そして、喉や胸元をはじめ、体のあちこちを手で触り始めた。
「ほ、本当に、病気が治ってます。すごく体が軽く感じ――」
自分の状態を伝えていて、女性のお腹からお腹の虫の音が聞こえてきた。
あの子供の親らしい音に、俺だけでなくエヴァレットたちからも笑いが漏れた。
そのことに恥じ入る女性を見て、俺はピンスレットを手招きする。
「病み上がりですからね、これで美味しくて消化にいいものを作ってあげてください」
「え、そんな!? そこまでしていただくわけには」
「いいですから、今日一日は大人しく寝ていてくださいね」
俺は女性をベッドに押し戻すと、開きっぱなしだったステータス画面を操作して、どこででも手に入りそうな食材を出す。
それらを、ピンスレットに渡した。
「お任せください。ついでに、あの女の子の分も、作っていいでしょうか?」
ピンスレットの言葉に視線を移動させると、サンドイッチを食い尽くしたのに、まだ足りなさそうな顔の女の子がいた。
「はい。そこらへんはお任せします。材料を追加した方がいいですか?」
「いえ、これで十二分に美味しくて、二人が満足する料理を作ってみせますとも!」
張りきったピンスレットが台所を借りると、すぐに料理が完成した。
病気が治ったばかりの女性と、母親が治ったことが嬉しそうな女の子は、それぞれその料理を堪能していく。
その様子を見ながら、どうやらこの作戦ははまりそうだなと、俺は評価をつけていた。
そう、なにも善意から、彼女を治したわけじゃない。
そして、俺たちや作戦を伝えたエセ邪神教の信徒が、今日以降貧しい病人を治して回るわけじゃない。
聖大神ジャルフ・イナ・ギゼティスの神官に治療を拒否された人を、俺たちが治すのは、貧しい人々を中心に、他の神を信じてもいいという気運を高めるためだ。

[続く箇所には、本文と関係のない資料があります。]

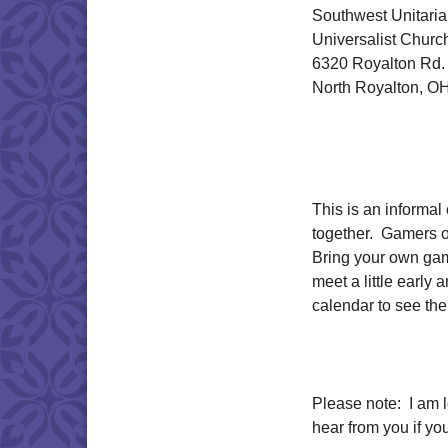
Southwest Unitari
Universalist Churc
6320 Royalton Rd.
North Royalton, O
This is an informa
together. Gamers o
Bring your own gam
meet a little early
calendar to see the 
Please note: I am 
hear from you if y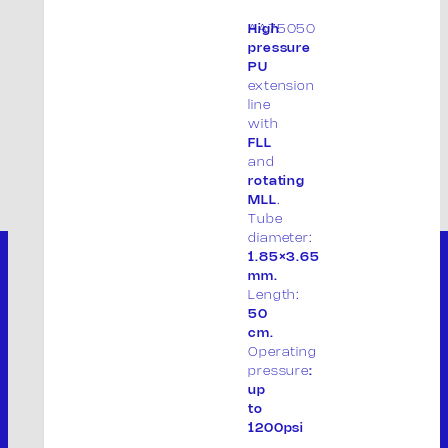
AA75050
High
pressure
PU
extension
line
with
FLL
and
rotating
MLL
.
Tube
diameter:
1.85×3.65
mm.
Length:
50
cm.
Operating
pressure
:
up
to
1200psi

その気運が高まれば、自ずと人々は聖大神ジャルフ・イナ・ギゼティスから離脱するように動くはずだ。
そんな目論見はあるけど、治療に際して、決してこちらからは改宗の勧誘はしない。
完全に困っている人を救うという、善意からの行動に見せかけるためだ。
これで、聖大神ジャルフ・イナ・ギゼティスの神官よりも、エセ邪神教の信者の方が高潔だと誤解をさせる。
けど、治療された人たちが、改宗をしたいと望んだときのために、手がかりを与える必要がある。
そうしないと、聖大神ジャルフ・イナ・ギゼティス教徒をやめたいけど、改宗先が分からないなんて、間抜けな事態に陥っちゃうからね。
だからこそ、俺やエヴァレットたちの首に、エセ邪神教の護符が下げてあるってわけだ。
これには、こちらが誘うよりも、本人が自発的に探して見つけ出した方が、より邪神教にのめり込むはず、なんて思惑もあるけどね。
なにはともあれ、第一の病人の治療は終わったんだ。
女性と女の子が食べ終わるのを見届けたら、次の病人を治療しに向かわないとね。